Epoustouflés par ce qu’ils viennent de contempler pour la énième fois peut être, nos jeunes amis, s’offriront mutuellement une rose et entameront la promenade « livresque ». D’étal en étal, ils s’enivreront de titres de livres, de brochures, d’encyclopédies en langue arabe, tamazight, française, anglaise et même chinoise. Les levantins se sont incrustés à l’orée des années 2000. Après avoir réalisés les grands chantiers structurants où le prix du baril caracolait à 120 USD, ils s’installèrent durablement pour faire du négoce dans l’immense marché de la technologie de l’information, du textile et de la médecine traditionnelle. Erigée à Bab Ezzouar, leur « Chinatown » fait, désormais, partie du décor. Beaucoup d’entre eux, ont pris femme dans la communauté nationale. Il est midi trente passés de quelques minutes, le quatuor rebrousse chemin par l’ascenseur du Square « Ben Bella » anciennement Port Said. Les ascenseurs sont au nombre d’une quinzaine, ils desservent les boulevards du Front de mer, à partir des voûtes et de l’ancienne gare centrale qui est devenue depuis plusieurs années déjà, la gare des tramways urbains et suburbains. La restauration gastronomique ayant pris pour gîte les voûtes, offre un cadre « rétro », où des violonistes viennent jouer la sérénade aux amoureux. D’autres, typiquement orientaux, délivrent des complaintes de Oud (Luth) dans les « maqamate » ou le « ghrib ». Des tentes nomades-restaurants, font dans le culinaire traditionnel, « méchoui », couscous, lait de chamelle et dattes, sous l’œil amusé des convives. Un air de « gasba » (flûte) en musique de fond, rappelle les envolées lyriques des bardes de la steppe.
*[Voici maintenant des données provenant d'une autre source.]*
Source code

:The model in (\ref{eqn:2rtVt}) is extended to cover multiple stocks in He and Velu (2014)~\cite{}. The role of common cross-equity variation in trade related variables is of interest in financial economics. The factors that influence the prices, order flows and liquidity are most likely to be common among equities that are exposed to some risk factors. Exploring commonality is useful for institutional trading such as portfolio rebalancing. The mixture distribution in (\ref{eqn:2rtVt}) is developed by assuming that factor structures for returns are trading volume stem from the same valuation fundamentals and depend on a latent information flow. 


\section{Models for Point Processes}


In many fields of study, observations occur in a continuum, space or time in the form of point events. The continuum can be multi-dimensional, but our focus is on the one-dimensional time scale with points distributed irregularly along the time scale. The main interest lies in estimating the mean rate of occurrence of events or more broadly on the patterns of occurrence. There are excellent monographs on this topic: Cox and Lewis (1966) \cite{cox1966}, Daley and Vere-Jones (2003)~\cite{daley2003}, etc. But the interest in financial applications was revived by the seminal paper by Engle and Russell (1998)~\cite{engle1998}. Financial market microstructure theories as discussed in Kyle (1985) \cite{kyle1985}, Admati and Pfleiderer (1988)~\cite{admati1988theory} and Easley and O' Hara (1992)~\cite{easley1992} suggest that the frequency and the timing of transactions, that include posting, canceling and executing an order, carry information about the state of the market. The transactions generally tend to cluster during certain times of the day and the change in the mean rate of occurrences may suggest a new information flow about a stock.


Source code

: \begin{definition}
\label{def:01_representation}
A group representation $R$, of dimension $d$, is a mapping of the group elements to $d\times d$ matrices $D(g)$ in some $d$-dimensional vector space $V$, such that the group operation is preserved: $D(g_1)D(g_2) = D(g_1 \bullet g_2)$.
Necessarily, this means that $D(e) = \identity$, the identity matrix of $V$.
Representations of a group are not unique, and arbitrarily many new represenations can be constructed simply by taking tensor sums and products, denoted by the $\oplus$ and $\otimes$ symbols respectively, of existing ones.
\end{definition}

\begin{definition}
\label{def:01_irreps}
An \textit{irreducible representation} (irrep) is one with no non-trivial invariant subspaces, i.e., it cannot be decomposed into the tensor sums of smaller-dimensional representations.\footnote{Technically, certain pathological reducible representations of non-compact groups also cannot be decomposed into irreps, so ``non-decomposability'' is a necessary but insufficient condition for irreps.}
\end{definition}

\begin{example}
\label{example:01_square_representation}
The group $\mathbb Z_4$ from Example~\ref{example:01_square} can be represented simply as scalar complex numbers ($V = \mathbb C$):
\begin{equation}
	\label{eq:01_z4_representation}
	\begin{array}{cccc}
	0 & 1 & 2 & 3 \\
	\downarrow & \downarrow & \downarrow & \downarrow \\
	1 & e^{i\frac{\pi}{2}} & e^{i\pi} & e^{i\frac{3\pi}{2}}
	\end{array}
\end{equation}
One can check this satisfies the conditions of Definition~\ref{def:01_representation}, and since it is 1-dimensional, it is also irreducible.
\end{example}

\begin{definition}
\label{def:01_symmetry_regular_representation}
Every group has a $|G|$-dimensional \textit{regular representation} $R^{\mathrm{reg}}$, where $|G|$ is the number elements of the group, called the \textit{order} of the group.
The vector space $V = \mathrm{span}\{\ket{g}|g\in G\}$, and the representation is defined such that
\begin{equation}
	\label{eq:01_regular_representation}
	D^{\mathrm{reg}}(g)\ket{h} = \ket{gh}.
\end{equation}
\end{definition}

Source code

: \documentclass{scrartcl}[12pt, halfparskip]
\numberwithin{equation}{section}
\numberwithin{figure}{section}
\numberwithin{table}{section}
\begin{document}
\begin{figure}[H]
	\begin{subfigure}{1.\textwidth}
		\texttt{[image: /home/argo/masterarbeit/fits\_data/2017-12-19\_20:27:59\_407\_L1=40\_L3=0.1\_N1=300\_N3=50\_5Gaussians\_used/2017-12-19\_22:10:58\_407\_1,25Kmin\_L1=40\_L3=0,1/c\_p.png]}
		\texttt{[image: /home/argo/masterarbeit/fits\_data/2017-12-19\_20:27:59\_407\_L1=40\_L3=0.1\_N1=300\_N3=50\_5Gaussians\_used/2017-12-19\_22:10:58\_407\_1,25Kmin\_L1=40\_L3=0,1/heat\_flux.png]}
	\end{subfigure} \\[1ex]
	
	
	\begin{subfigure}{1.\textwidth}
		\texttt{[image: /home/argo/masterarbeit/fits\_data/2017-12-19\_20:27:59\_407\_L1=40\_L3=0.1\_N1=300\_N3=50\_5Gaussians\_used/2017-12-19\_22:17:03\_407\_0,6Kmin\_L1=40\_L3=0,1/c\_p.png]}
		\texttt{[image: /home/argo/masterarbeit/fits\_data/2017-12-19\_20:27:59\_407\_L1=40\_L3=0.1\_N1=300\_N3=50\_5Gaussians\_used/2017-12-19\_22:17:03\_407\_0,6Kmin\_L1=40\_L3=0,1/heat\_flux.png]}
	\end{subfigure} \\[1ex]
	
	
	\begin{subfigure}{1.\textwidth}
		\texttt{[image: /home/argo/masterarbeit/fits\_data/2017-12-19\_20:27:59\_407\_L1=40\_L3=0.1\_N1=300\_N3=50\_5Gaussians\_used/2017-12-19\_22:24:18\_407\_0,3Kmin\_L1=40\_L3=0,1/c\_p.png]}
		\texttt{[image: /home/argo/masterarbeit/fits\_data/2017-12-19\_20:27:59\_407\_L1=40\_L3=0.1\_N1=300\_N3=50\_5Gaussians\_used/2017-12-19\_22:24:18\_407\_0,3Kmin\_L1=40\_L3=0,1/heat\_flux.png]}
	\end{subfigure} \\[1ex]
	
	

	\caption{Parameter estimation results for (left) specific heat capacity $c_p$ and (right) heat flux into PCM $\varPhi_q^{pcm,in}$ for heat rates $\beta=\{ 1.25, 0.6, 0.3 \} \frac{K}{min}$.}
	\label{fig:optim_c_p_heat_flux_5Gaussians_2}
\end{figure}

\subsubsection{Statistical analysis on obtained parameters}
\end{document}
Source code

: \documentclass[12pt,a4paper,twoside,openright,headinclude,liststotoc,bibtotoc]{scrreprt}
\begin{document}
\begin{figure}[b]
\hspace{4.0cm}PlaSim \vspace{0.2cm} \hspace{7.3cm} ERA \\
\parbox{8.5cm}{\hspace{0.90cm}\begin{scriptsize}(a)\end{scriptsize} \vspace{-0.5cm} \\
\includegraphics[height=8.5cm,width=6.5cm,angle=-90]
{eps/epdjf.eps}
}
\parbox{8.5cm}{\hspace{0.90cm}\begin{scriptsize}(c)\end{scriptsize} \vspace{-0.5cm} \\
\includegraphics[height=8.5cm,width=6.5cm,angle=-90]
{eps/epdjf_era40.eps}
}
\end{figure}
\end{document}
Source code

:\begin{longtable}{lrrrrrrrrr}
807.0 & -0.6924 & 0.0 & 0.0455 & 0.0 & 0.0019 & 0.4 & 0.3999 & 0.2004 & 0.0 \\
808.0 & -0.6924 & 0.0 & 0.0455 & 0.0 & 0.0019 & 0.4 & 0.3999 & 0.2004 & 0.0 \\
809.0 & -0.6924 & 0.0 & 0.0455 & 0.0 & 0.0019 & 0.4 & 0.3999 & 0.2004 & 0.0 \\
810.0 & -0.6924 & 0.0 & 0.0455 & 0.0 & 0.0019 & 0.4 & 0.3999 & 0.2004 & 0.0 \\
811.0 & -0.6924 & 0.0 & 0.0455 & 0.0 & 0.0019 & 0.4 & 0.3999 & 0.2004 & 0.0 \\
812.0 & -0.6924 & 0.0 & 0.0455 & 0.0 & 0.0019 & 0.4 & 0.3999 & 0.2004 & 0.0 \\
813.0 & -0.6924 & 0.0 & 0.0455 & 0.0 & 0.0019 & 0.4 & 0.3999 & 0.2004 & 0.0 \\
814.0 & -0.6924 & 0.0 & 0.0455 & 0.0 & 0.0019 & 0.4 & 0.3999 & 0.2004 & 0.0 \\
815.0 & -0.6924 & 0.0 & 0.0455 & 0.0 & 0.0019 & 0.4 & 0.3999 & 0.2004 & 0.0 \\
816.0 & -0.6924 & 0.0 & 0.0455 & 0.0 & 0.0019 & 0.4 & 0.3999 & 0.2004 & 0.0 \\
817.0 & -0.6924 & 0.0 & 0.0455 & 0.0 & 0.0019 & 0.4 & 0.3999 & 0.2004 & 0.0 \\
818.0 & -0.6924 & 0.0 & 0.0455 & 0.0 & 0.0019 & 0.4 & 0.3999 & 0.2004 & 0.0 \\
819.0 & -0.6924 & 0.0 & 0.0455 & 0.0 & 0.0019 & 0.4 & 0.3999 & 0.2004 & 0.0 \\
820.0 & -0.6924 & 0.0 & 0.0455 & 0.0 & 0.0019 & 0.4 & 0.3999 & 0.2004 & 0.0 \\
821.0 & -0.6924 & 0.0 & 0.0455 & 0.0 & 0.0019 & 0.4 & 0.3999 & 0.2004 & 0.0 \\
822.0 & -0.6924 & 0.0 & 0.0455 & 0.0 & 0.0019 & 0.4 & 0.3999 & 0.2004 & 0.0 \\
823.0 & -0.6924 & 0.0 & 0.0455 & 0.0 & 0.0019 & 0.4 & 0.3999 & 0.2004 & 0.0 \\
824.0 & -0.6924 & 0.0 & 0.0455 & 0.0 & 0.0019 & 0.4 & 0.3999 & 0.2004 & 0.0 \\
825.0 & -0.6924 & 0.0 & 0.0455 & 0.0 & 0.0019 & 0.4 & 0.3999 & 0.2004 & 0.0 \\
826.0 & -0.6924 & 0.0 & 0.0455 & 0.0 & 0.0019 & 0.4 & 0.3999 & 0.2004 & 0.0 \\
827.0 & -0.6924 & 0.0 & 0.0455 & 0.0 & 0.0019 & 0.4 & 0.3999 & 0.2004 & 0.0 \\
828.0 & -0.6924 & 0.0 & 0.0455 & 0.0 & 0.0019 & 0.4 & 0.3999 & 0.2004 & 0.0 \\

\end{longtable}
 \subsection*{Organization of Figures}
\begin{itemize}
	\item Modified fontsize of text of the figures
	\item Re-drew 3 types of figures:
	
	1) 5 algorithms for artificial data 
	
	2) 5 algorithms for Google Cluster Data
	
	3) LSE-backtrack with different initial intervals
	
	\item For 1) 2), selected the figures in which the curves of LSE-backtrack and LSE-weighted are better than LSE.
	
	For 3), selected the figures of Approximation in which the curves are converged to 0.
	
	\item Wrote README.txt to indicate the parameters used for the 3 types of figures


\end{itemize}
Avec le transfert des sièges gouvernementaux vers Bouinan, la ville respire mieux. Elle n’est plus la capitale politique du pays, elle est son phare économique et culturel. Elle ne compte plus que 2.000.000 d’habitants, périphéries comprises. Ses pôles universitaires, sont présentement à Sidi Abdallah, aux Grands vents et à Birtouta. Après s’être restaurés, les deux couples, prennent la rame n° 1 destination : le complexe culturel et récréatif. Après des moments de voltige sur les montagnes russes et une chevauchée sur des poneys, nos amis se paieront une séance de cinéma dans deux salles différentes et pour deux films différents. Ils auront l’avantage de se raconter mutuellement leur film. L’endroit, truffé de petites moussalates offre aux prieurs l’occasion de s’acquitter de leurs devoirs religieux. A dix neuf heures, ils se dirigent à l’opéra où est à l’affiche, depuis un mois déjà : « Aida ». Ils se délecteront pendant plus de deux heures des mystères lyriques des Pyramides imaginés par Verdi. Il est maintenant plus de 22 heures, nos amis enivrés par la symphonie, sentent un creux à l’estomac qu’ils feront vite de combler. Des fruits de mer, de la dorade grillée et des fruits de saison seront le festin qui clôturera la journée. Hassan et Rym emprunteront le « rapide » de minuit allant vers Ain Taya ; Omar et Fouzia passeront quant à eux, leur nuit dans un hôtel de la proximité. Ils se sont promis de rendre visite, le lendemain, à un parent malade en cure chirurgicale à l’hôpital « El Okbi » des Grands vents. L’hôpital Mustapha a cédé la place à un grand jardin public où le troisième âge vient trottiner et lire le journal sur ses bancs.